WORK INSTRUCTIONS
Images are to be excluded from the copy, and the records below reproduced word for word.

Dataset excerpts
• • •
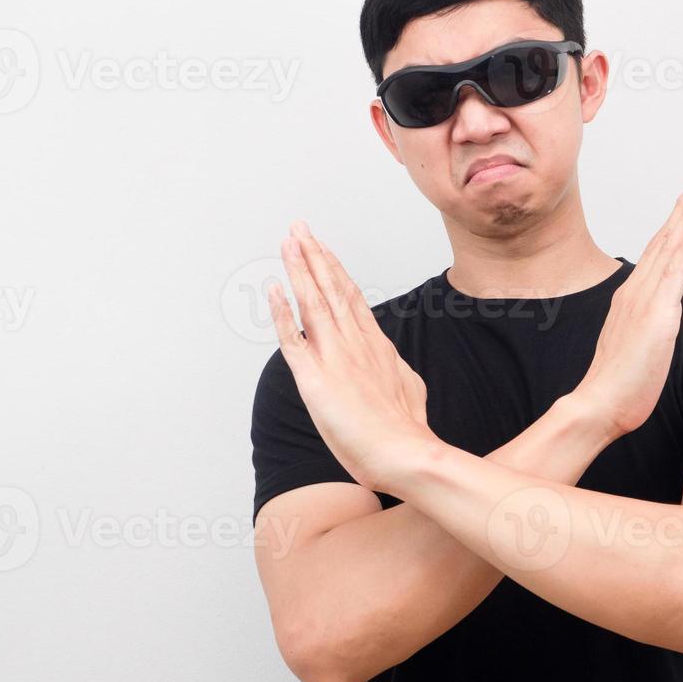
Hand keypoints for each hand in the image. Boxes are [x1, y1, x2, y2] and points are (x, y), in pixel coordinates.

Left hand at [266, 221, 435, 490]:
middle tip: (300, 228)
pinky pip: (292, 339)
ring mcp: (335, 357)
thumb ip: (395, 371)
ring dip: (300, 269)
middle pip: (332, 289)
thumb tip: (393, 365)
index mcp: (375, 345)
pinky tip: (273, 290)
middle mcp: (355, 343)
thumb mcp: (408, 389)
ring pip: (314, 302)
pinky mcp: (315, 378)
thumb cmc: (406, 432)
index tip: (322, 248)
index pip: (350, 297)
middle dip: (315, 255)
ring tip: (289, 241)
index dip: (334, 270)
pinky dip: (281, 313)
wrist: (406, 453)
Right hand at [575, 173, 682, 436]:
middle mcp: (637, 291)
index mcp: (633, 298)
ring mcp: (646, 300)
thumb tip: (656, 321)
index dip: (676, 224)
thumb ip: (645, 327)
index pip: (659, 253)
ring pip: (670, 248)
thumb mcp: (636, 347)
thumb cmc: (618, 384)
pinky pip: (675, 273)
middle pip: (665, 240)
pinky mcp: (657, 315)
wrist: (599, 404)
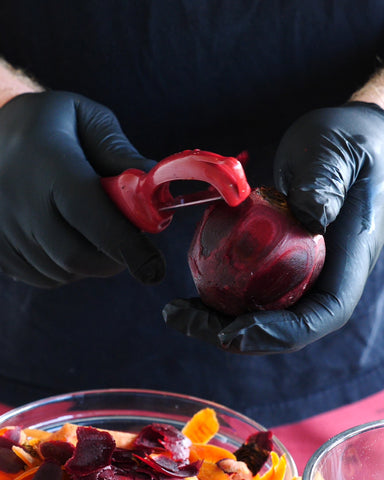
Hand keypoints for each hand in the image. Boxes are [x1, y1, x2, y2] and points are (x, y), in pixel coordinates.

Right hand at [0, 91, 164, 286]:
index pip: (92, 216)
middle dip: (113, 261)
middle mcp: (16, 196)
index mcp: (48, 161)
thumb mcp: (88, 118)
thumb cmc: (50, 124)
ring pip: (60, 271)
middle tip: (128, 248)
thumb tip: (155, 195)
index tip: (154, 266)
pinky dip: (66, 271)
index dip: (127, 246)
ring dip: (90, 265)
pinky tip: (68, 242)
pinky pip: (40, 277)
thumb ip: (121, 154)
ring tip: (95, 236)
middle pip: (75, 255)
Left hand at [163, 102, 383, 352]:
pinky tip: (192, 283)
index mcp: (352, 254)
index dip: (282, 331)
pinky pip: (254, 284)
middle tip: (183, 320)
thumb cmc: (347, 140)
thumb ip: (325, 181)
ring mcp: (307, 266)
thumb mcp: (336, 152)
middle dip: (237, 335)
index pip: (324, 311)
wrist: (348, 140)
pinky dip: (223, 289)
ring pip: (266, 309)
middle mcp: (330, 270)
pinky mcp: (285, 256)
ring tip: (177, 312)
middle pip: (287, 323)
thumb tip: (311, 218)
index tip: (234, 331)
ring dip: (220, 318)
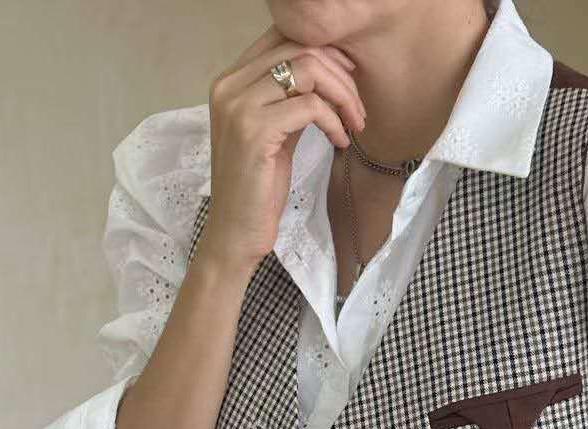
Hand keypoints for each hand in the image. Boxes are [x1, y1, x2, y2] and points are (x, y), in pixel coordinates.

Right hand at [198, 24, 366, 272]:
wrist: (235, 233)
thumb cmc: (257, 188)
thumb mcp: (274, 133)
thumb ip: (288, 99)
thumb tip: (328, 72)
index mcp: (230, 80)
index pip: (281, 37)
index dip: (323, 50)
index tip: (348, 78)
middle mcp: (229, 85)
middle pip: (298, 48)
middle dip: (340, 74)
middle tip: (358, 106)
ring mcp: (239, 107)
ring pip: (308, 71)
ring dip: (342, 94)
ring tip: (355, 123)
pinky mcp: (254, 132)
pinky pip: (309, 107)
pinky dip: (334, 121)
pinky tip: (341, 141)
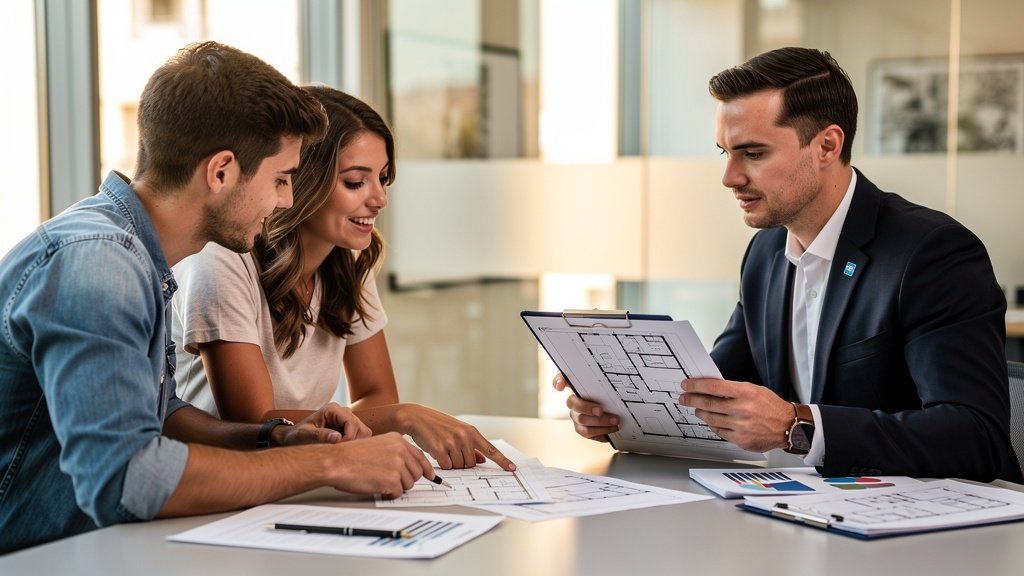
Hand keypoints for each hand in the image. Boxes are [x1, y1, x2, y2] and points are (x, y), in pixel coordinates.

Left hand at [278, 403, 372, 445]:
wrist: (293, 438)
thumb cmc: (297, 436)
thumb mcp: (304, 435)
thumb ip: (320, 435)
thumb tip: (338, 438)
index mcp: (332, 409)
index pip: (351, 423)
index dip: (348, 438)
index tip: (338, 449)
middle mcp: (343, 412)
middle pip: (361, 428)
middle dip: (353, 442)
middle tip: (339, 452)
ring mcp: (347, 420)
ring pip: (364, 433)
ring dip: (355, 444)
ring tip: (340, 451)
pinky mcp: (349, 429)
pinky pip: (360, 437)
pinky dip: (354, 445)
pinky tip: (342, 450)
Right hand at [325, 432, 435, 498]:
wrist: (337, 461)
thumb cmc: (351, 455)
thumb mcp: (378, 445)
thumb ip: (395, 453)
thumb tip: (410, 466)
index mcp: (398, 440)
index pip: (420, 457)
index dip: (426, 469)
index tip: (431, 475)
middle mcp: (400, 451)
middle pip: (416, 473)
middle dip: (405, 480)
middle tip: (390, 481)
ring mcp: (397, 465)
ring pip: (408, 484)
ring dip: (396, 487)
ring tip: (379, 481)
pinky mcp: (392, 480)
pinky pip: (398, 493)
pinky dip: (389, 494)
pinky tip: (377, 487)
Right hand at [398, 404, 515, 470]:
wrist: (417, 417)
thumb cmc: (438, 425)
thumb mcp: (457, 431)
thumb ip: (471, 446)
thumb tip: (482, 459)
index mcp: (471, 432)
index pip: (490, 449)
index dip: (502, 460)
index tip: (512, 468)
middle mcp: (464, 436)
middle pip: (471, 464)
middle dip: (462, 462)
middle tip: (451, 451)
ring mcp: (452, 442)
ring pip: (459, 466)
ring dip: (451, 462)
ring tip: (443, 448)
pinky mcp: (439, 448)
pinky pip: (447, 466)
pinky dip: (442, 463)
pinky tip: (436, 452)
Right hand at [552, 373, 617, 441]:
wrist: (615, 414)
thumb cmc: (608, 397)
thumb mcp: (606, 386)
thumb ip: (602, 378)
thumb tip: (612, 367)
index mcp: (576, 388)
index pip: (561, 380)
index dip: (559, 382)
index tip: (561, 385)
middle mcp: (573, 402)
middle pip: (573, 403)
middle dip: (587, 408)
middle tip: (600, 410)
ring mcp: (576, 416)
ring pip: (582, 420)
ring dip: (600, 421)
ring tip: (615, 420)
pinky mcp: (582, 429)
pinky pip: (588, 432)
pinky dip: (602, 430)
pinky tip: (613, 428)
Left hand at [679, 377, 791, 451]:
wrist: (789, 427)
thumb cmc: (771, 406)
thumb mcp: (754, 390)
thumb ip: (733, 389)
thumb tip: (710, 387)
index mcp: (746, 393)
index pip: (713, 387)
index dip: (696, 385)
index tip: (686, 385)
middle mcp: (743, 409)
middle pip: (708, 403)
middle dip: (691, 400)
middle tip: (684, 398)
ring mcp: (741, 426)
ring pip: (710, 419)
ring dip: (700, 413)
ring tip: (697, 409)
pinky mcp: (740, 440)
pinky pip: (719, 431)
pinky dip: (712, 425)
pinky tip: (711, 420)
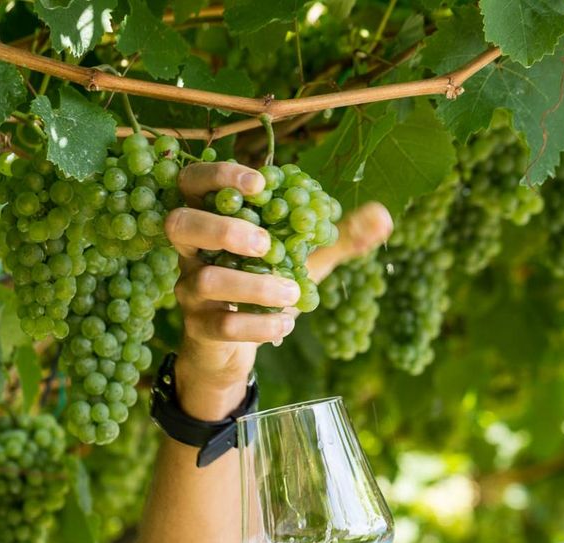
• • •
EXERCISE SOLUTION
Hand keypoints for each hand in the image. Boxes are [x1, y1, x2, y2] and points are (x, y), in pixel coordinates.

Left hand at [266, 221, 435, 490]:
middle tip: (300, 228)
pinky pip: (292, 339)
ring mcp: (335, 357)
thumb ip: (395, 371)
ring dip: (300, 269)
middle pip: (332, 289)
thumb tip: (393, 365)
index mcp: (375, 345)
pinky tip: (273, 290)
middle mcp: (355, 343)
thumb mcp: (408, 389)
ring pip: (314, 302)
pinky mcp: (315, 378)
thumb cmc: (406, 432)
index tip: (322, 248)
index pip: (350, 297)
middle dip: (315, 255)
ring tip: (289, 241)
index dip: (334, 270)
pinky dip: (281, 313)
wrist: (406, 453)
Right hand at [575, 173, 682, 436]:
middle mcp: (637, 291)
index mcp: (633, 298)
ring mcp: (646, 300)
thumb tip: (656, 321)
index dip: (676, 224)
thumb ip: (645, 327)
index pip: (659, 253)
ring pip: (670, 248)
thumb mcp: (636, 347)
thumb cmc: (618, 384)
pinky pip: (675, 273)
middle pip: (665, 240)
pinky mcp: (657, 315)
wrist: (599, 404)
Hand keypoints for each hand in the image. Boxes are [x1, y1, x2, y2] and points are (x, y), in pixel coordinates.

Right hand at [0, 91, 164, 286]:
index pip: (92, 216)
middle dip: (113, 261)
middle mcp: (16, 196)
index mcp: (48, 161)
thumb mcp: (88, 118)
thumb cmc: (50, 124)
ring pip: (60, 271)
middle tip: (128, 248)
thumb tip: (155, 195)
index tip: (154, 266)
pinky dip: (66, 271)
index dip: (127, 246)
ring dip: (90, 265)
pinky tip: (68, 242)
pinky pip: (40, 277)
thumb ip: (121, 154)
ring tip: (95, 236)
middle pip: (75, 255)
Left hand at [163, 102, 383, 352]:
pinky tip: (192, 283)
index mcp: (352, 254)
index dip: (282, 331)
pinky pip: (254, 284)
middle tip: (183, 320)
thumb cmc: (347, 140)
thumb ip: (325, 181)
ring mcp: (307, 266)
thumb mcp: (336, 152)
middle dip: (237, 335)
index pip: (324, 311)
wrist: (348, 140)
pinky dip: (223, 289)
ring pip: (266, 309)
middle mcp: (330, 270)
pinky mcp: (285, 256)
ring tip: (177, 312)
middle pip: (287, 323)
thumb tip: (311, 218)
index tip: (234, 331)
ring dip: (220, 318)
Hand keypoints for each hand in the image. Boxes are [x1, y1, x2, y2] and points are (x, y), in pixel coordinates.

Right hand at [198, 24, 366, 272]:
wrist: (235, 233)
thumb cmc: (257, 188)
thumb mcp: (274, 133)
thumb ip: (288, 99)
thumb tip: (328, 72)
index mcp: (230, 80)
index pip: (281, 37)
index dip: (323, 50)
index tip: (348, 78)
middle mcp: (229, 85)
middle pip: (298, 48)
middle dip: (340, 74)
middle tip: (358, 106)
ring mcp: (239, 107)
ring pip: (308, 71)
ring dip: (342, 94)
ring tip: (355, 123)
pinky mcp: (254, 132)
pinky pip: (309, 107)
pinky dip: (334, 121)
pinky tip: (341, 141)
Hand keypoints for each hand in the image. Boxes are [x1, y1, x2, y2] and points are (x, y), in pixel coordinates.

Left hand at [278, 403, 372, 445]:
wrist: (293, 438)
thumb cmc: (297, 436)
thumb mcp: (304, 435)
thumb ip: (320, 435)
thumb tip: (338, 438)
index mcp: (332, 409)
index pip: (351, 423)
index dip: (348, 438)
index tip: (338, 449)
middle mcp: (343, 412)
middle pip: (361, 428)
middle dip: (353, 442)
middle tip: (339, 452)
ring mcp: (347, 420)
ring pip: (364, 433)
ring dip: (355, 444)
ring tip: (340, 451)
pinky mcp: (349, 429)
pinky pip: (360, 437)
pinky dip: (354, 445)
pinky tip: (342, 450)
Right hand at [325, 432, 435, 498]:
wrist: (337, 461)
thumb cmc: (351, 455)
thumb mcp: (378, 445)
thumb ip: (395, 453)
thumb tip: (410, 466)
index mcp: (398, 440)
index pip: (420, 457)
index dip: (426, 469)
index tip: (431, 475)
middle mcp: (400, 451)
middle pip: (416, 473)
middle dip: (405, 480)
middle tip: (390, 481)
ring mcp: (397, 465)
ring pip: (408, 484)
ring dip: (396, 487)
ring tip: (379, 481)
pinky mcp: (392, 480)
pinky pip: (398, 493)
pinky dip: (389, 494)
pinky tip: (377, 487)
Right hand at [398, 404, 515, 470]:
wrist: (417, 417)
thumb cmc: (438, 425)
thumb mcp: (457, 431)
thumb ip: (471, 446)
thumb tip: (482, 459)
index mcp: (471, 432)
index pip: (490, 449)
index dip: (502, 460)
index tip: (512, 468)
middle mcp: (464, 436)
middle pip: (471, 464)
middle dip: (462, 462)
middle tip: (451, 451)
ring mcp: (452, 442)
ring pip: (459, 466)
ring dip: (451, 462)
ring tip: (443, 448)
pinky mcp: (439, 448)
pinky pip: (447, 466)
pinky dip: (442, 463)
pinky tip: (436, 452)
Right hand at [552, 373, 617, 441]:
wrist: (615, 414)
thumb cmc: (608, 397)
thumb mcp: (606, 386)
thumb ip: (602, 378)
thumb tip: (612, 367)
index mcp: (576, 388)
index pip: (561, 380)
index dip: (559, 382)
index tip: (561, 385)
middle mcp: (573, 402)
middle pip: (573, 403)
middle dip: (587, 408)
middle tip: (600, 410)
ring mcp: (576, 416)
ring pip: (582, 420)
ring dip: (600, 421)
ring tip: (615, 420)
pinky mcp: (582, 429)
pinky pip: (588, 432)
pinky dip: (602, 430)
pinky tip: (613, 428)
Left hand at [679, 377, 791, 451]:
wrist: (789, 427)
thumb cmc: (771, 406)
thumb mcp: (754, 390)
thumb ip: (733, 389)
thumb tip: (710, 387)
index mcp: (746, 393)
index pip: (713, 387)
index dip: (696, 385)
index tip: (686, 385)
middle mcp: (743, 409)
middle pip: (708, 403)
middle dip: (691, 400)
middle tip: (684, 398)
ring mcp: (741, 426)
ring pip: (710, 419)
ring dip: (700, 413)
ring tip: (697, 409)
pinky mcp: (740, 440)
pinky pip: (719, 431)
pinky dip: (712, 425)
pinky tip: (711, 420)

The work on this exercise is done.